The developers behind a plan to build a bio-fuel filling station for lorries on green fields just off the Commonhead Roundabout have asked again whether they need to make an ecological report.

Environmental Impact Assessments are a common feature of planning applications- and it is not unusual for a developer to ask a planning authority, in this case Swindon Borough Council, whether they need to include one in their application.

CNG Fuels has put in an application for permission to build a refuelling station for lorries on Purley Road, just off the Commonhead Roundabout on the south eastern border of Swindon proper.

Having been told in February that it would have to provide an impact assessment, the company has gone back to Euclid Street planners to ask again.

The new application says that there have been changes made to the full application.

Although it was submitted in January, the organ application is not available on the borough council’s website – but CNG fuels says the plans include:

Installation of 12. new fuel dispenser islands supported by a plant compound to contain three. compressors, ground gas storage units, air coolers, a trailer bay with space for two HGVs

There would also be two parking spaces with electrical vehicle chargers. And the laying of a new road surface comprising asphalt, concrete and loose gravel.

The company says there would be new planting and soft landscaping including floating wetlands within a balancing pond, tree, shrub and hedgerow planting.

The fuel dispensed is described by the company as “biomethane” and the company says that is: “A sustainable and 100 per cent renewable gas produced from food, water and animal waste.

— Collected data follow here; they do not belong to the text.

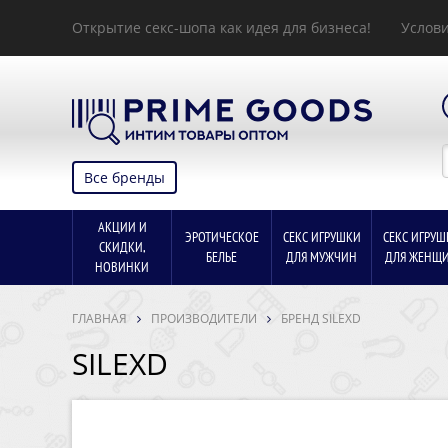
Все бренды
АКЦИИ И
ЭРОТИЧЕСКОЕ
СЕКС ИГРУШКИ
СЕКС ИГРУШ
СКИДКИ,
БЕЛЬЕ
ДЛЯ МУЖЧИН
ДЛЯ ЖЕНЩИ
НОВИНКИ
ГЛАВНАЯ
ПРОИЗВОДИТЕЛИ
БРЕНД SILEXD
SILEXD
Sile
эрго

“Nationwide, large numbers of distribution and logistics operators are looking to replace their legacy diesel vehicle fleets with HGVs run on sustainable and renewable biofuel.”

The site is to the south of the B4192 Purley Road which runs from the Commonhead Roundabout to Liddington and the company’s plans say the existing access road will be widened and a one-way system will be set up to lorries do not have to reverse during the refuelling process.

While a decision on the new EIA screening application has not been made, the local Ridgeway ward member Councillor Gary Sumner is of the view that an impact assessment should be included.

He told planning officers: “I cannot see that this is significantly different from the previous request. This is industrial development within the designated National Landscape on a road with farmland on both sides of the road and within 50 metres of a watercourse.”

Cllr Sumner is defending his Ridgeway seat at the local elections on Thursday May 2. Also standing in Ridgeway are Labour’s Stephen Allsop and Liz Mearns for the Liberal Democrats.